**WORK TASK:** Which lines of the data below contain the word "values"? Show each of those lines in full, and treat uppercase and lowercase as different.

**DATA FOR THIS EXERCISE:**
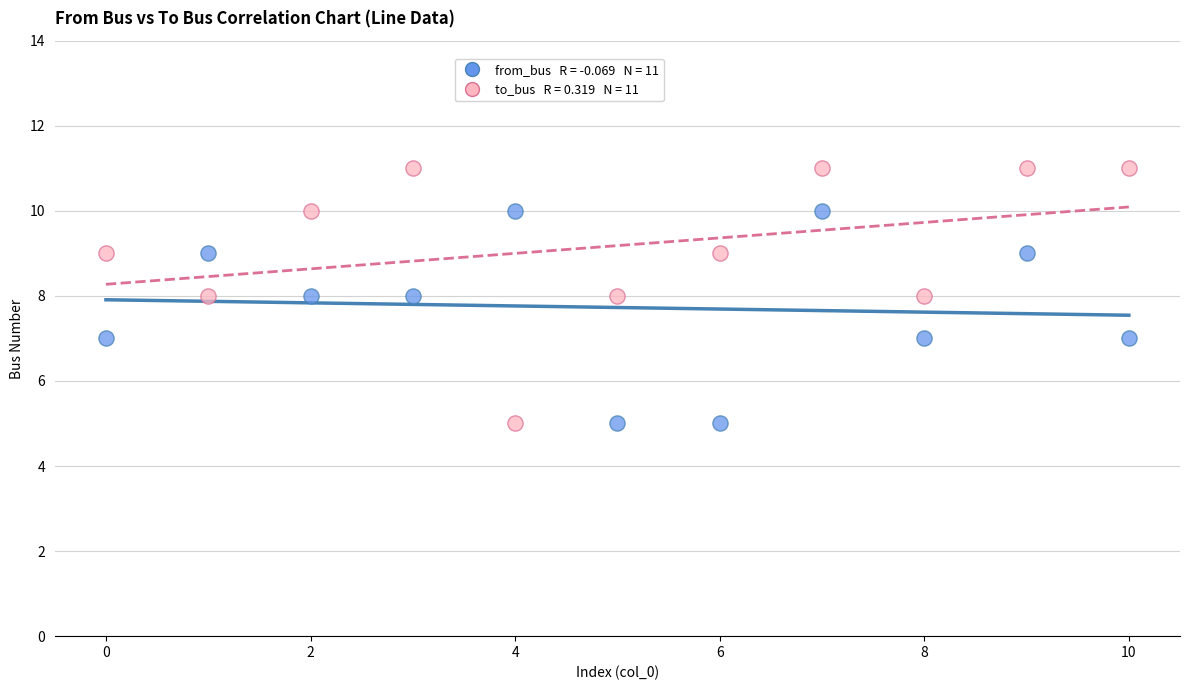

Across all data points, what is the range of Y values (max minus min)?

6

---

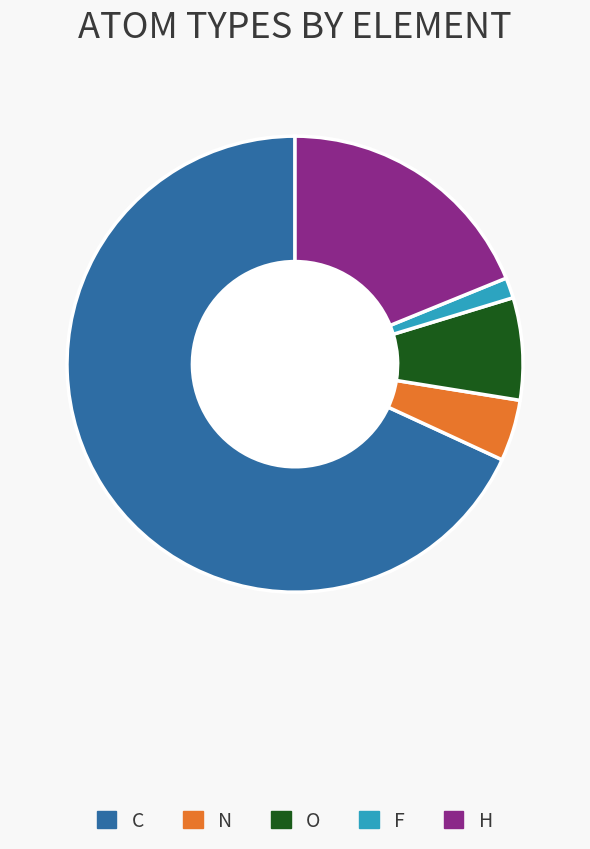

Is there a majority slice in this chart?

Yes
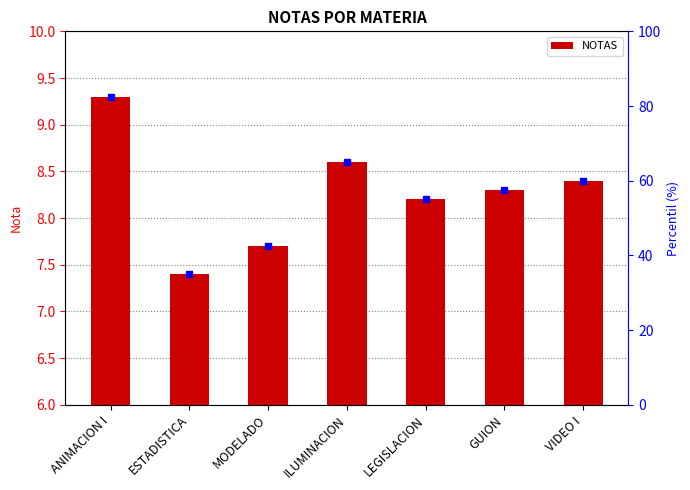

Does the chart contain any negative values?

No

**TASK ANSWER:**
Across all data points, what is the range of Y values (max minus min)?
Does the chart contain any negative values?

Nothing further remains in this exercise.